San Francisco is a sanctuary city. This means it does not cooperate with federal authorities when processing illegals caught committing crimes. This is especially true with juveniles. So what do they do with the influx of Honduran "juveniles" who are caught selling heroin and cocaine?

Read it sitting down:

Rather than have the drug offenders deported, [juvenile probation officials] have recommended that Juvenile Court judges and commissioners approve city-paid flights home to Honduras for the offenders with the aim of reuniting them with their families.

The practice ... does nothing to prevent offenders from coming back, while federal deportation legally bars them from ever returning.

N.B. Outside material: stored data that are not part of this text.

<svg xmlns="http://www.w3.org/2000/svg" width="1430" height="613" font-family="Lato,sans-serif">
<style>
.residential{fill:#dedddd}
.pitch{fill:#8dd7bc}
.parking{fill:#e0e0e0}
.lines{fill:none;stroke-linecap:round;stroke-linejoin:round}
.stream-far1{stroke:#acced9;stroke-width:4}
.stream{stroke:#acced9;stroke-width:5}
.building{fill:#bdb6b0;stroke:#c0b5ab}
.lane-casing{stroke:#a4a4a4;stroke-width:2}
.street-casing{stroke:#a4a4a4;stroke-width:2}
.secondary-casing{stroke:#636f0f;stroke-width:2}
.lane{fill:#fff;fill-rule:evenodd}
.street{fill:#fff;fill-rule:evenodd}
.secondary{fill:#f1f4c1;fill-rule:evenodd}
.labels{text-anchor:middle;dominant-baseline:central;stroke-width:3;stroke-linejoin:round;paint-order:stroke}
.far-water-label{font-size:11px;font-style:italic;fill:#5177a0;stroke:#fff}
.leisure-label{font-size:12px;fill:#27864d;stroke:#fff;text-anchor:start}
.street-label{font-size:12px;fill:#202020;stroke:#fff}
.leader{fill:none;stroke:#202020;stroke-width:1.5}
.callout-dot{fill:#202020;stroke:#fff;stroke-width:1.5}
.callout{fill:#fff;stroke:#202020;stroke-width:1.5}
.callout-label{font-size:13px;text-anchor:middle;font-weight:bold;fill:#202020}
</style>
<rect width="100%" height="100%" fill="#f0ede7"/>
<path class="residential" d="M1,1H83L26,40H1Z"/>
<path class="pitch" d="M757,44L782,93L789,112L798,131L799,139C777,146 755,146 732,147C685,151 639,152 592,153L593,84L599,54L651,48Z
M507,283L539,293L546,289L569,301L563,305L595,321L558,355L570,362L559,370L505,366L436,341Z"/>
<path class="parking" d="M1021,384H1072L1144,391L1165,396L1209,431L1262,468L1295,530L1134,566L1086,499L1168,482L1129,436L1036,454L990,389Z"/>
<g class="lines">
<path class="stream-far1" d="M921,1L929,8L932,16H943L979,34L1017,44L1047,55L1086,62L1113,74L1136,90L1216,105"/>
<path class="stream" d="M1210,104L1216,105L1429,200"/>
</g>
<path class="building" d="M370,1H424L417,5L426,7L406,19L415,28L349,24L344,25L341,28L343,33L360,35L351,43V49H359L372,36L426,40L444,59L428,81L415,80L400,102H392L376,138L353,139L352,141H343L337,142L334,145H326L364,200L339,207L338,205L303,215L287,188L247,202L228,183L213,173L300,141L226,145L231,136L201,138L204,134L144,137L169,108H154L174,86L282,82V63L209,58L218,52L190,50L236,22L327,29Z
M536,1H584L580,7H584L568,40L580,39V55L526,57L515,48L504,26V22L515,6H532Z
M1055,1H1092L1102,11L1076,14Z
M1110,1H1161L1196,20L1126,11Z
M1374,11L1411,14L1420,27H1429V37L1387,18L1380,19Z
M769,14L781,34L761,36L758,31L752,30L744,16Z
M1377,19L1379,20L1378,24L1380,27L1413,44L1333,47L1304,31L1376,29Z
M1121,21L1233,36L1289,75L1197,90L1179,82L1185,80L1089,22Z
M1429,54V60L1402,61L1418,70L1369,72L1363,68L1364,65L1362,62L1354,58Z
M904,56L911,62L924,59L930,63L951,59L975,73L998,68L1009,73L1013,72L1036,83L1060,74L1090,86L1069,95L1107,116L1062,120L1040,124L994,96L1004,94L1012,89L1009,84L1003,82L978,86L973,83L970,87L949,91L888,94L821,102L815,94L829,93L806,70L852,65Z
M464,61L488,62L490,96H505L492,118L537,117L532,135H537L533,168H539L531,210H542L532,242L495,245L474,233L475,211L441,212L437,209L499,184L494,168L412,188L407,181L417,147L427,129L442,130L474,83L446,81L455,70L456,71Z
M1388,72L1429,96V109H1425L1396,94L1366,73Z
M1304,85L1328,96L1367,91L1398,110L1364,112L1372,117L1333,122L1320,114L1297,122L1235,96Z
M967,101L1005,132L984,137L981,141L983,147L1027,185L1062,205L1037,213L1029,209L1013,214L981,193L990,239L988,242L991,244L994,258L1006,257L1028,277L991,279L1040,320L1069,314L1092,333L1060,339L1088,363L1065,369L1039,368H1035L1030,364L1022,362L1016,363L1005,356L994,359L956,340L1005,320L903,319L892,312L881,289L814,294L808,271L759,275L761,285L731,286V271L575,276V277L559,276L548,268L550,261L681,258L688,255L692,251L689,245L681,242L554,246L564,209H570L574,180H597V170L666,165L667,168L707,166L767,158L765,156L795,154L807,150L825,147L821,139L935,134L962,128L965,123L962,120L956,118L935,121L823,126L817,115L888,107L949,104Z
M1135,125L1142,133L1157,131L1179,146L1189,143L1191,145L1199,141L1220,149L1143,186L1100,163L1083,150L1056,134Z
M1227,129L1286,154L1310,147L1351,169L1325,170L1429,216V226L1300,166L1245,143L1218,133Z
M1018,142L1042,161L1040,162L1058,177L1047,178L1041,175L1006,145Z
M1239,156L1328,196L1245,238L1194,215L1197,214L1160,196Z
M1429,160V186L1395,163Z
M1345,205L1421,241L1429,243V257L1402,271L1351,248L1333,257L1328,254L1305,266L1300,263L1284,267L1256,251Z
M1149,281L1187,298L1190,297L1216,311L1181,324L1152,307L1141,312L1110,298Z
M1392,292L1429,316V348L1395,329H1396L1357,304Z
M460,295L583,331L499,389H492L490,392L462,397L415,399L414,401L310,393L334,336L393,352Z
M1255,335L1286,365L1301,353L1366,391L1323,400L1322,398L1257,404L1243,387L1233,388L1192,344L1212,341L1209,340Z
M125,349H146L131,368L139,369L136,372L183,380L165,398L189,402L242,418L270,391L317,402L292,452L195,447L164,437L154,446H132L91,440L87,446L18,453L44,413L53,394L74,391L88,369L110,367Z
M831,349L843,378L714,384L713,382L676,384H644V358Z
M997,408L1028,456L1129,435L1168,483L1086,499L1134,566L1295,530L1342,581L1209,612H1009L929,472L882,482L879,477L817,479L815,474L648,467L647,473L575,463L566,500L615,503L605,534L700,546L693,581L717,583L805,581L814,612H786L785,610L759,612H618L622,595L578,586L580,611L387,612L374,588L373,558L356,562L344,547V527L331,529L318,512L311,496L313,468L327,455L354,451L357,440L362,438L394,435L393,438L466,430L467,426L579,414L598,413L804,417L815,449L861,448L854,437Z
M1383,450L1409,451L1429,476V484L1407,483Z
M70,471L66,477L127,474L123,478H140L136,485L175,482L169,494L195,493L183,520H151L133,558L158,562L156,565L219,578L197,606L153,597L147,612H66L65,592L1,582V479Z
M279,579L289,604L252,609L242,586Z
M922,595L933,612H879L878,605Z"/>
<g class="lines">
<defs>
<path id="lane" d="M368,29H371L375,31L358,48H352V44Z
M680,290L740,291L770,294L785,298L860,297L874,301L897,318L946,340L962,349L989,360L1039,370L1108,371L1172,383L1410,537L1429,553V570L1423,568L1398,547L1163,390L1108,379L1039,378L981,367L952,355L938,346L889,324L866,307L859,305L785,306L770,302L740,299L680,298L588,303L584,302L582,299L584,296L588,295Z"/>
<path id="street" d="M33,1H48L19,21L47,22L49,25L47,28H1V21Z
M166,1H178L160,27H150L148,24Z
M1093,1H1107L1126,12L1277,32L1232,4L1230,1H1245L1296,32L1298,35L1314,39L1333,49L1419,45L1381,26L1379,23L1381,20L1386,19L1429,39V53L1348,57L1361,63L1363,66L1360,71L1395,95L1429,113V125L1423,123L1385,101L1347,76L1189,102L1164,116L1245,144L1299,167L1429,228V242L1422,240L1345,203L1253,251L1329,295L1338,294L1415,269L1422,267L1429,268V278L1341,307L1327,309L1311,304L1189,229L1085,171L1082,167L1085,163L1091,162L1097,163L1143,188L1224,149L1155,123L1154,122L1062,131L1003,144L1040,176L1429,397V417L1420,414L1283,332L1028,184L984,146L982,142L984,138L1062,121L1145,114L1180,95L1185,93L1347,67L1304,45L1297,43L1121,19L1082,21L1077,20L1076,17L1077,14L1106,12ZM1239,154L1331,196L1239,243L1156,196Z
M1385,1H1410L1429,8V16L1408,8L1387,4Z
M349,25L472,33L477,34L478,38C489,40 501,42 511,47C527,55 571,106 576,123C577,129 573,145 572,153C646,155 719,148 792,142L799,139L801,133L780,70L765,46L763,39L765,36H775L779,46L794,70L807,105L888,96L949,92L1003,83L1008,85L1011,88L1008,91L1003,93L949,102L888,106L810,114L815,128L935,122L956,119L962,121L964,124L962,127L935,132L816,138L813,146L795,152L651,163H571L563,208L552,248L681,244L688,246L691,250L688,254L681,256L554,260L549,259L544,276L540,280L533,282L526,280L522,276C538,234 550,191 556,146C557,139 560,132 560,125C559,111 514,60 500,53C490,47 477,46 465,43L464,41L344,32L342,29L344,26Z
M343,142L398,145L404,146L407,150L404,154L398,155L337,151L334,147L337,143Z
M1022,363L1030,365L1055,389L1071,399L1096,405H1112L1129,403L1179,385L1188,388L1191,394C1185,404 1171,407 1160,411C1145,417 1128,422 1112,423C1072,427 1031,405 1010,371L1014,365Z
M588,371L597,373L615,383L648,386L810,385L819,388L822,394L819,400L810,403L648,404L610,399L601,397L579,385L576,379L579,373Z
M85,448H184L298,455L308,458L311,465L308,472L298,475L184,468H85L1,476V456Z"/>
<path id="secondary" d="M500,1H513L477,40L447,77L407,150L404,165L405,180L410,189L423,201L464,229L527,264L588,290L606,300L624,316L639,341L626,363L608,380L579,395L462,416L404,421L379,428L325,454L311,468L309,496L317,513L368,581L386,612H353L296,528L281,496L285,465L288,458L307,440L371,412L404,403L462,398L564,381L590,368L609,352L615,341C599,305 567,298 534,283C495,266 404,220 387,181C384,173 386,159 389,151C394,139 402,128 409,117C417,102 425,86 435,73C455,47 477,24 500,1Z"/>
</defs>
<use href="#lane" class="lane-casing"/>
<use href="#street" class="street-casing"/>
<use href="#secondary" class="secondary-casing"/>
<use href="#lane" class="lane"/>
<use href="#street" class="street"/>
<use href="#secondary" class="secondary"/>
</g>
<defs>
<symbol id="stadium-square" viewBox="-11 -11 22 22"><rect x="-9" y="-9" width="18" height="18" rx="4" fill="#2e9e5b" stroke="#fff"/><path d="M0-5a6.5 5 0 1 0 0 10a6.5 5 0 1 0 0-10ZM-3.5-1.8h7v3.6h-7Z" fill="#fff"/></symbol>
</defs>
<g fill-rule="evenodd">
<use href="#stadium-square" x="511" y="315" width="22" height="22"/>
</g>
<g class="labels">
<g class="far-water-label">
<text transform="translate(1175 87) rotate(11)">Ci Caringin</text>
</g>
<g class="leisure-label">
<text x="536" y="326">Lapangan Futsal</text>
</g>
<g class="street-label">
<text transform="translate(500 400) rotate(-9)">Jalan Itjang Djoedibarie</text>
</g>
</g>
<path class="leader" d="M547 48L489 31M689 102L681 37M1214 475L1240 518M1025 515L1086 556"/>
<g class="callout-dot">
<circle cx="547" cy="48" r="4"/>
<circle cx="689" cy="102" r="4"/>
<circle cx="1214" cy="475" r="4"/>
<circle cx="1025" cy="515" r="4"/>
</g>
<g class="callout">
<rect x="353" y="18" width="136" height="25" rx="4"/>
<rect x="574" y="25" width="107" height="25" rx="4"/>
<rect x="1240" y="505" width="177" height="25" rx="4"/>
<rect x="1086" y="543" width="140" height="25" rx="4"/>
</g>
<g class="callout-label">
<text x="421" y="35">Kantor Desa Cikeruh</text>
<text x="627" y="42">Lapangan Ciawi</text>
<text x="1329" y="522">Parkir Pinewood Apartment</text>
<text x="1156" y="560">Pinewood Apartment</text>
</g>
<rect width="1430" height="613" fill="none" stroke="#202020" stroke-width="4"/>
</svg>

Federal officials say U.S. law prohibits helping an illegal immigrant to cross the border, even if it is to return home.

Those who are arrested routinely say they are minors, but police suspect that many are actually adults, living communally in Oakland and other cities at the behest of drug traffickers who claim to be their relatives.

Nonetheless, city authorities have typically accepted the suspects' stories and handled the cases in Juvenile Court, where proceedings are often shielded from public scrutiny.

"Some of them have been arrested four or five times," Capt. Tim Hettrich, until recently the head of the narcotics unit, said. "That is one of the big problems with being a city of sanctuary."

He scoffed at San Francisco's strategy of returning the offenders to their home country. "They probably get the round trip and the next day, they will be right back here," Hettrich said.

Joseph Russoniello, the U.S. attorney in charge of the San Francisco area, said he was "flabbergasted that the taxpayers' money was being spent for the purpose of ferrying detainees home. You have to have a perfect storm of dumb moves to have it happen."

William Siffermann, chief of San Francisco's Juvenile Probation Department, said .... the city's stance is that it does not have to report illegal immigrant minors to the federal government, even if they are found in Juvenile Court to have committed a crime.

Siffermann stressed that the city ships out juvenile offenders to their home countries only after all other rehabilitative efforts have failed, including probation, foster care and juvenile detention.

The strategy is appropriate, Siffermann said, because deporting young offenders would doom them from ever becoming productive residents of the United States. "It might prevent them from obtaining citizenship," he said, denying them a chance to "take a different course."

A recent count showed 22 of the 125 minors in custody at juvenile hall were immigrants and had no legal guardians in the United States, Siffermann said.

So the people of San Francisco pay for the arrest, processing, detention, probation, and flights back to Honduras for criminals who may not even be juveniles, so that nothing goes on their record that would keep them from someday becoming citizens of the U.S.

Isn't this precisely who we want as citizens of this country, people who came here illegally to sell crack cocaine to destroy the lives of those who use their merchandise?